K63-linked polyubiquitin chains bind to DNA to facilitate DNA damage repair

Polyubiquitylation is canonically viewed as a posttranslational modification that governs protein stability or protein-protein interactions, in which distinct polyubiquitin linkages ultimately determine the fate of modified protein(s). We explored whether polyubiquitin chains have any nonprotein-related function. Using in vitro pull-down assays with synthetic materials, we found that polyubiquitin chains with the Lys 63 (K63) linkage bound to DNA through a motif we called the “DNA-interacting patch” (DIP), which is composed of the adjacent residues Thr 9 , Lys 11 , and Glu 34 . Upon DNA damage, the binding of K63-linked polyubiquitin chains to DNA enhanced the recruitment of repair factors through their interaction with an Ile 44 patch in ubiquitin to facilitate DNA repair.
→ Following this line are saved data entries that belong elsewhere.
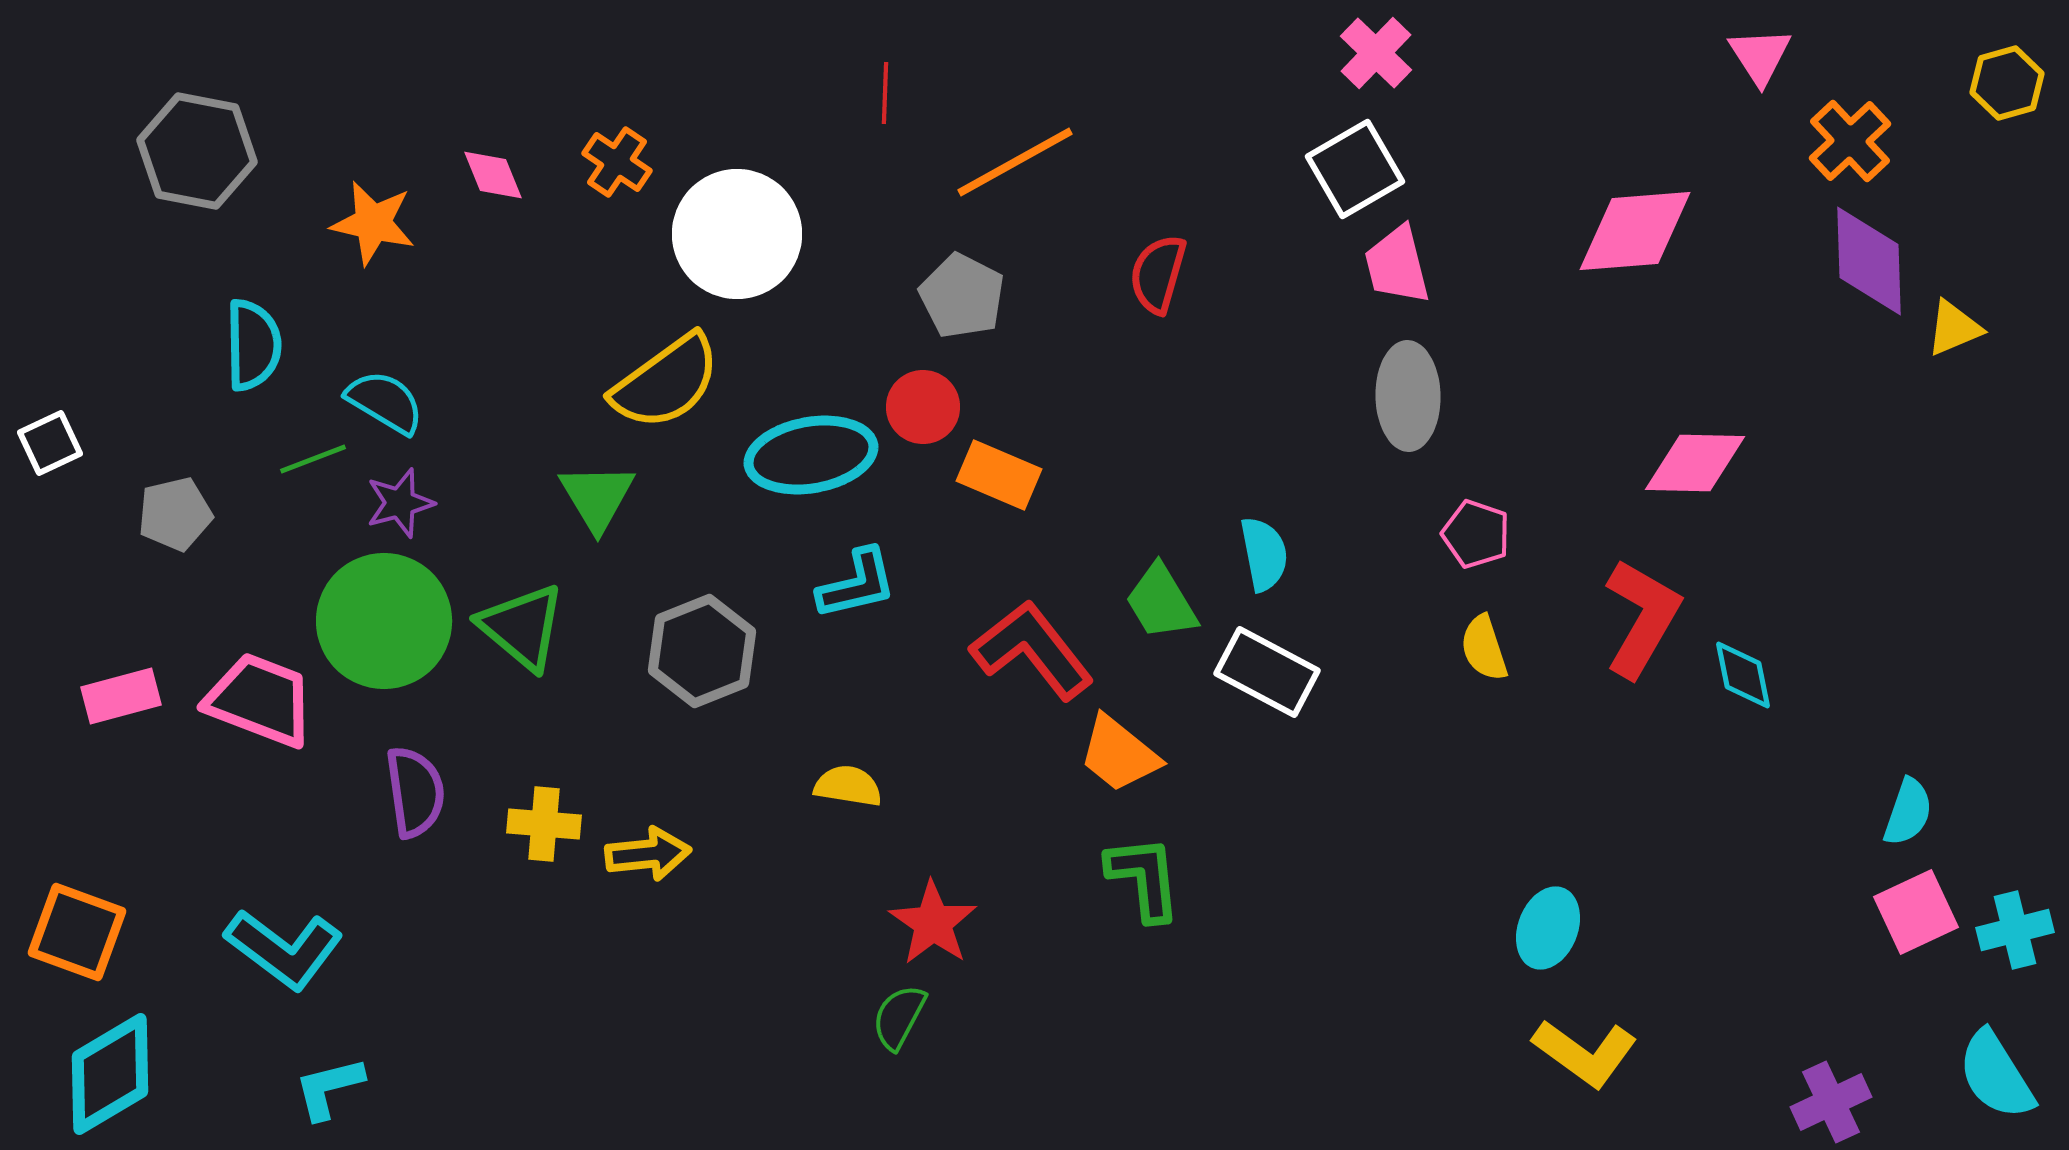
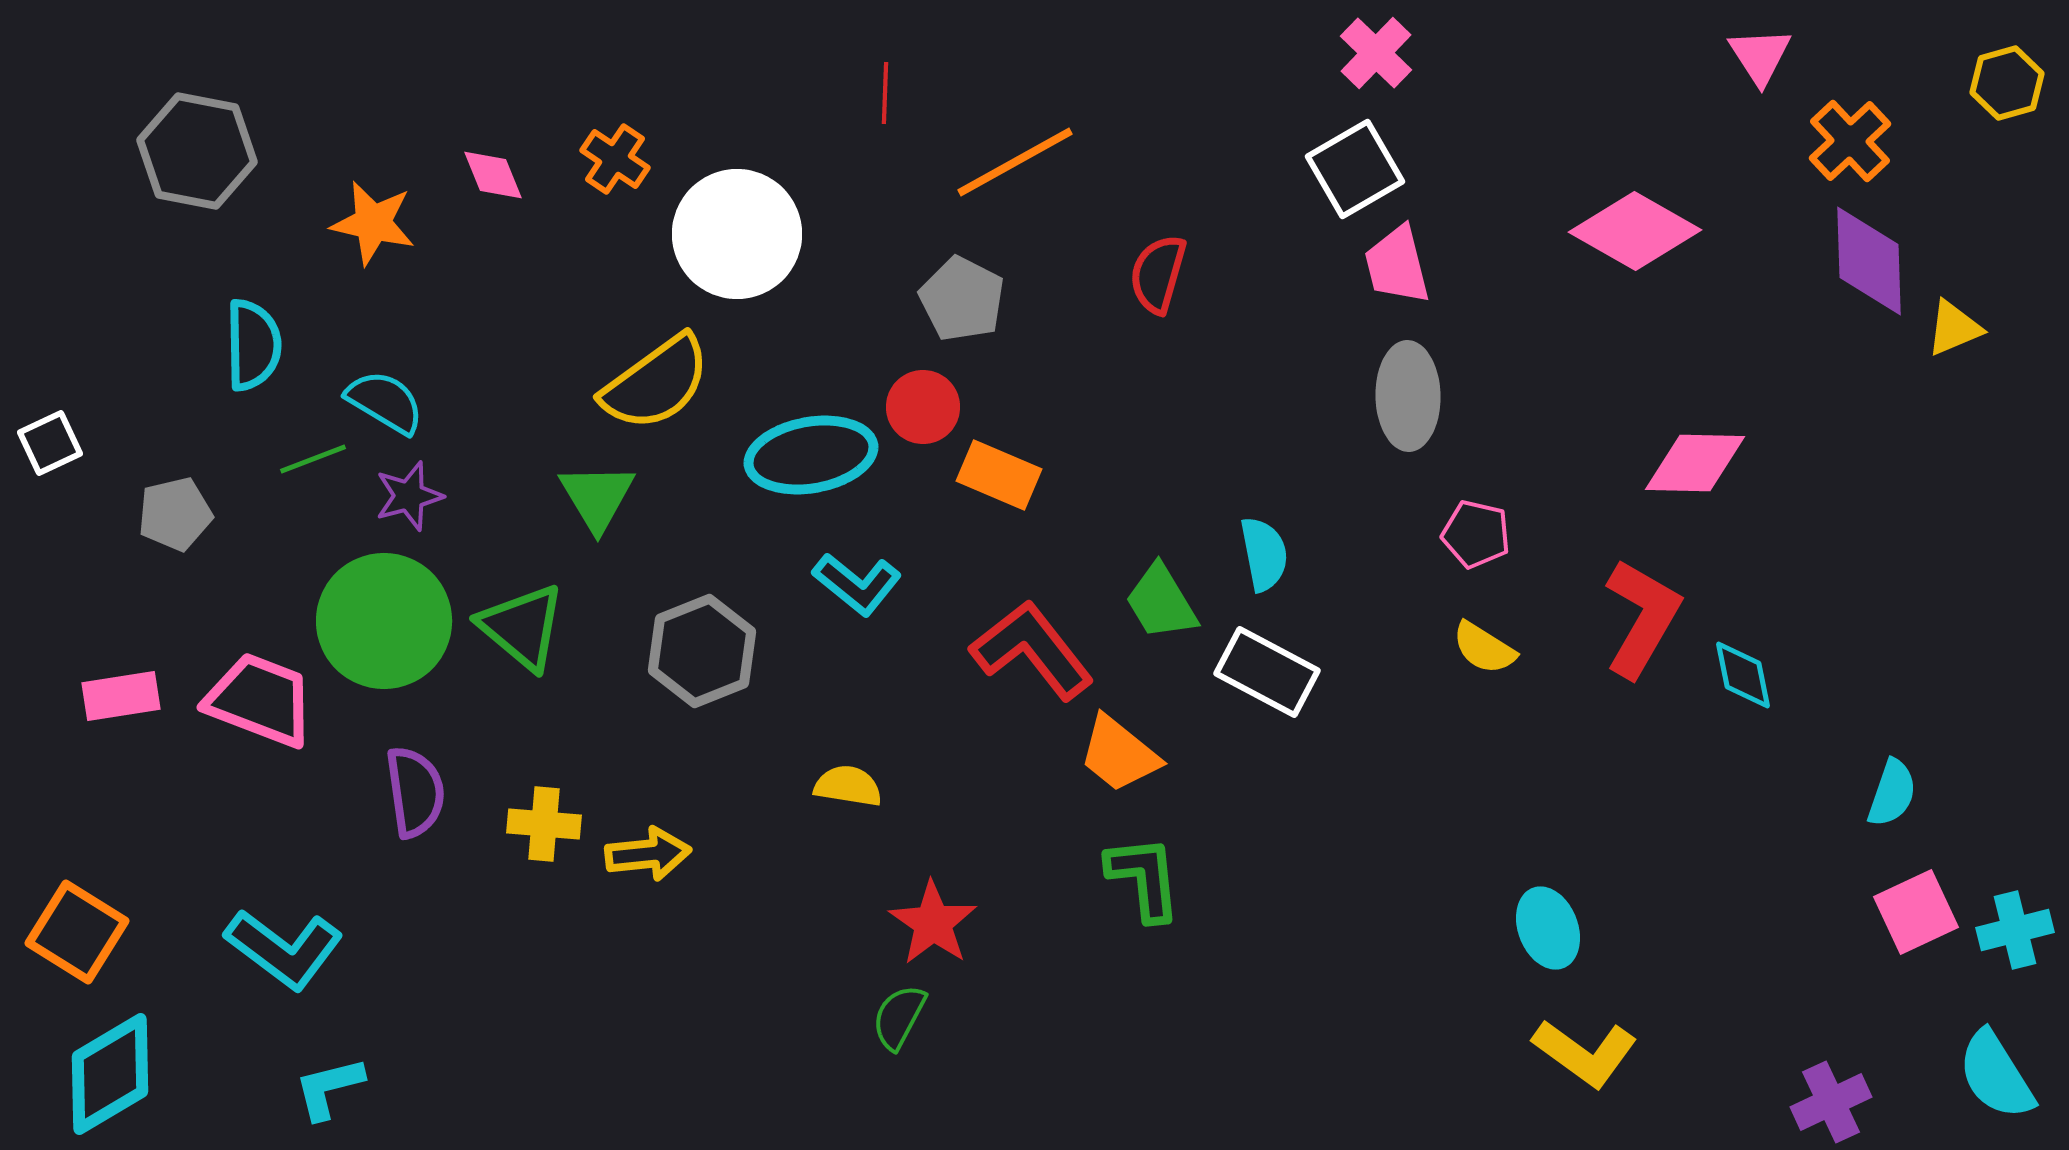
orange cross at (617, 162): moved 2 px left, 3 px up
pink diamond at (1635, 231): rotated 34 degrees clockwise
gray pentagon at (962, 296): moved 3 px down
yellow semicircle at (666, 382): moved 10 px left, 1 px down
purple star at (400, 503): moved 9 px right, 7 px up
pink pentagon at (1476, 534): rotated 6 degrees counterclockwise
cyan L-shape at (857, 584): rotated 52 degrees clockwise
yellow semicircle at (1484, 648): rotated 40 degrees counterclockwise
pink rectangle at (121, 696): rotated 6 degrees clockwise
cyan semicircle at (1908, 812): moved 16 px left, 19 px up
cyan ellipse at (1548, 928): rotated 42 degrees counterclockwise
orange square at (77, 932): rotated 12 degrees clockwise
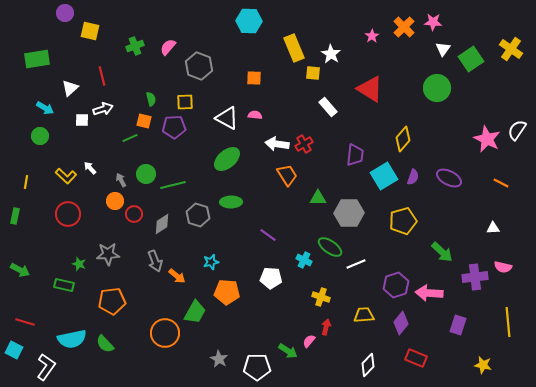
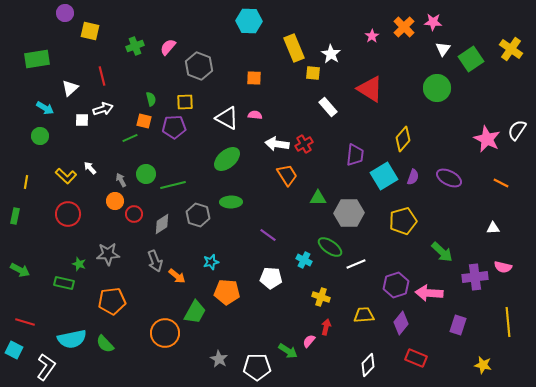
green rectangle at (64, 285): moved 2 px up
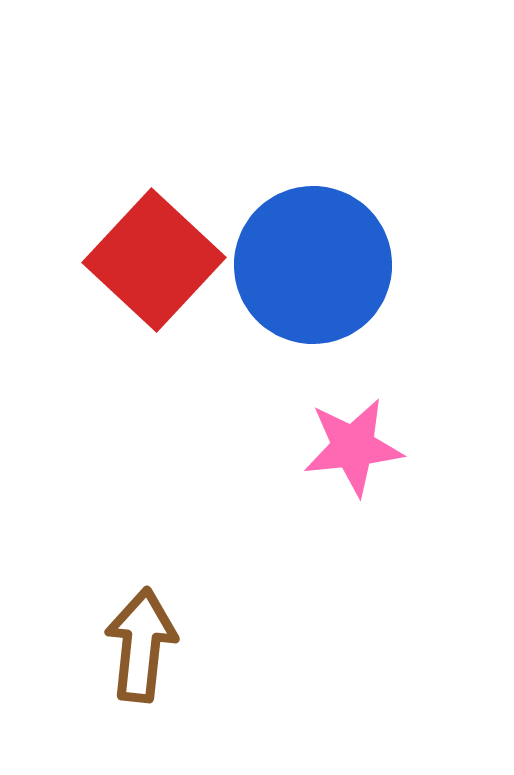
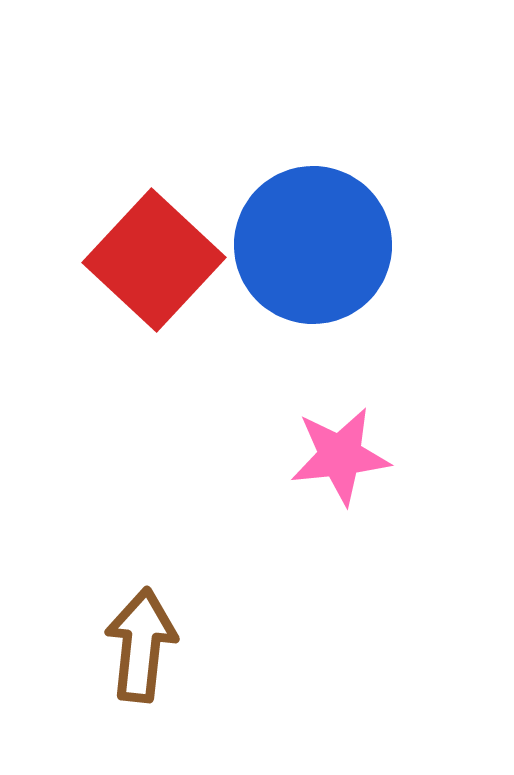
blue circle: moved 20 px up
pink star: moved 13 px left, 9 px down
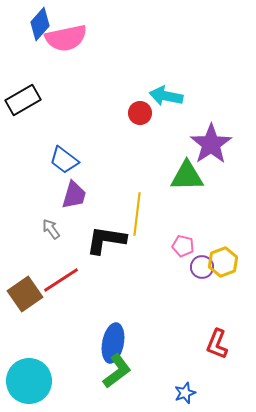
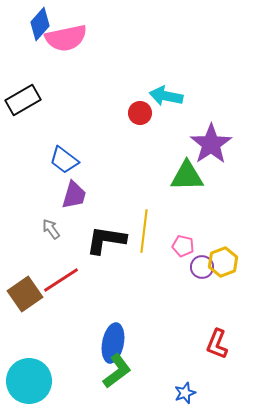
yellow line: moved 7 px right, 17 px down
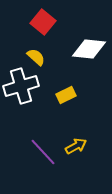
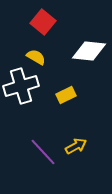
white diamond: moved 2 px down
yellow semicircle: rotated 12 degrees counterclockwise
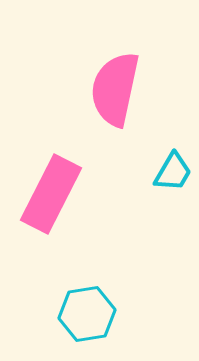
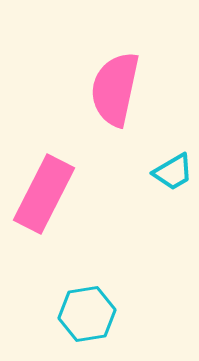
cyan trapezoid: rotated 30 degrees clockwise
pink rectangle: moved 7 px left
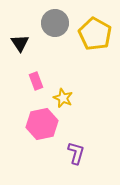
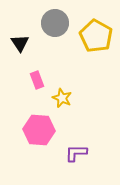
yellow pentagon: moved 1 px right, 2 px down
pink rectangle: moved 1 px right, 1 px up
yellow star: moved 1 px left
pink hexagon: moved 3 px left, 6 px down; rotated 16 degrees clockwise
purple L-shape: rotated 105 degrees counterclockwise
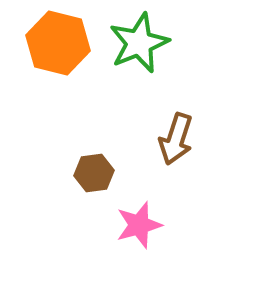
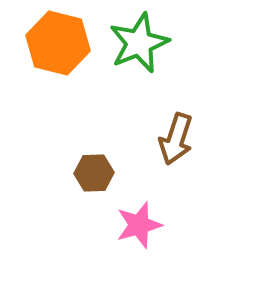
brown hexagon: rotated 6 degrees clockwise
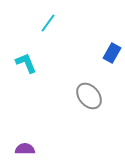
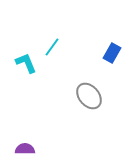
cyan line: moved 4 px right, 24 px down
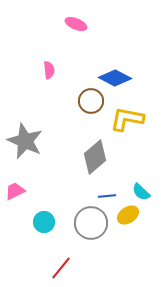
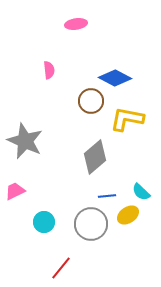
pink ellipse: rotated 30 degrees counterclockwise
gray circle: moved 1 px down
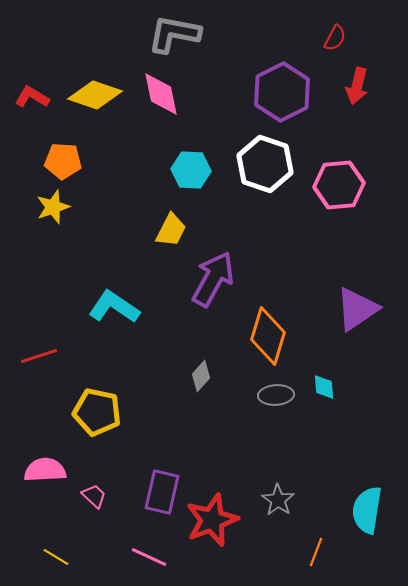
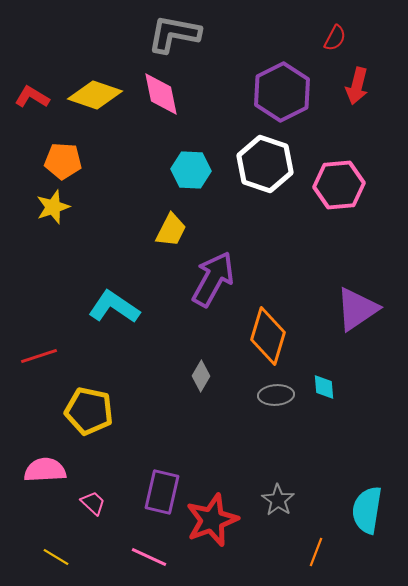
gray diamond: rotated 12 degrees counterclockwise
yellow pentagon: moved 8 px left, 1 px up
pink trapezoid: moved 1 px left, 7 px down
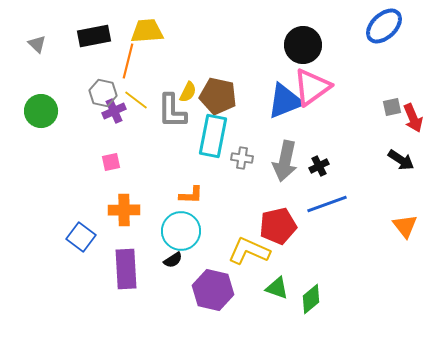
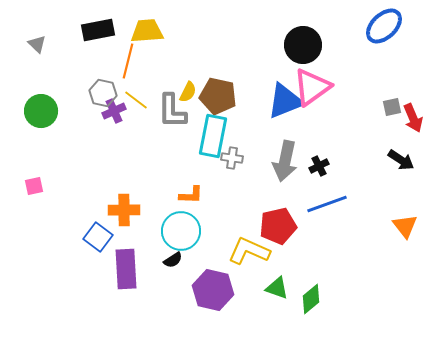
black rectangle: moved 4 px right, 6 px up
gray cross: moved 10 px left
pink square: moved 77 px left, 24 px down
blue square: moved 17 px right
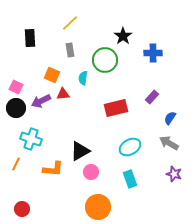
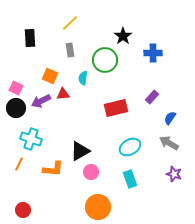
orange square: moved 2 px left, 1 px down
pink square: moved 1 px down
orange line: moved 3 px right
red circle: moved 1 px right, 1 px down
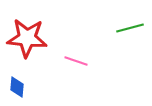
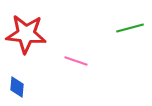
red star: moved 1 px left, 4 px up
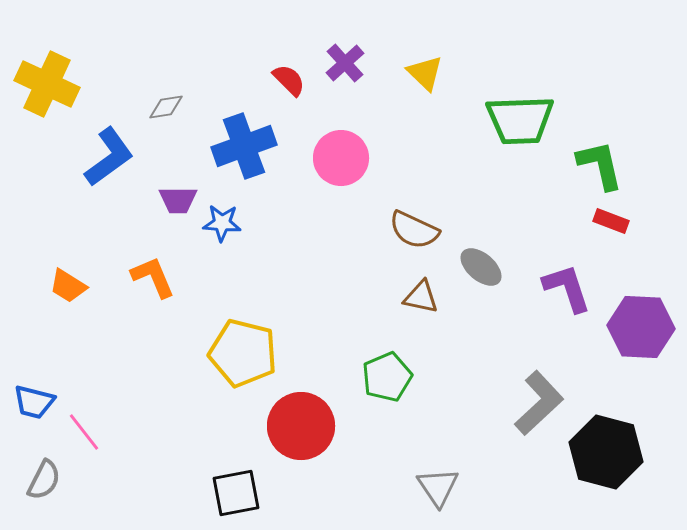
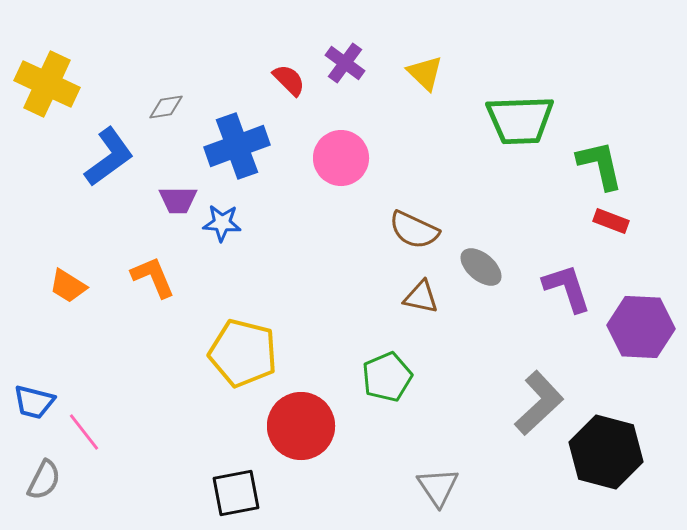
purple cross: rotated 12 degrees counterclockwise
blue cross: moved 7 px left
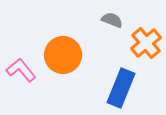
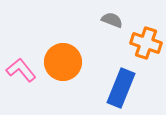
orange cross: rotated 32 degrees counterclockwise
orange circle: moved 7 px down
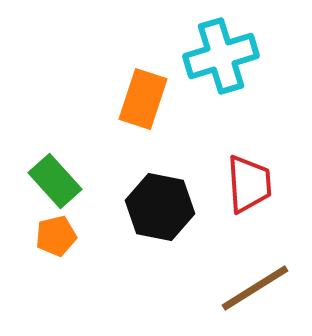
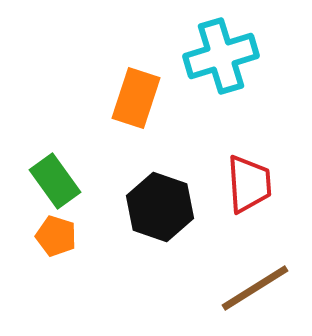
orange rectangle: moved 7 px left, 1 px up
green rectangle: rotated 6 degrees clockwise
black hexagon: rotated 8 degrees clockwise
orange pentagon: rotated 30 degrees clockwise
Furthermore, experimental or cancer patient–derived mutations within the DIP impaired the DNA binding capacity of ubiquitin and subsequently attenuated K63-linked polyubiquitin chain accumulation at sites of DNA damage, thereby resulting in defective DNA repair and increased cellular sensitivity to DNA-damaging agents. Our results therefore highlight a critical physiological role for K63-linked polyubiquitin chains in binding to DNA to facilitate DNA damage repair.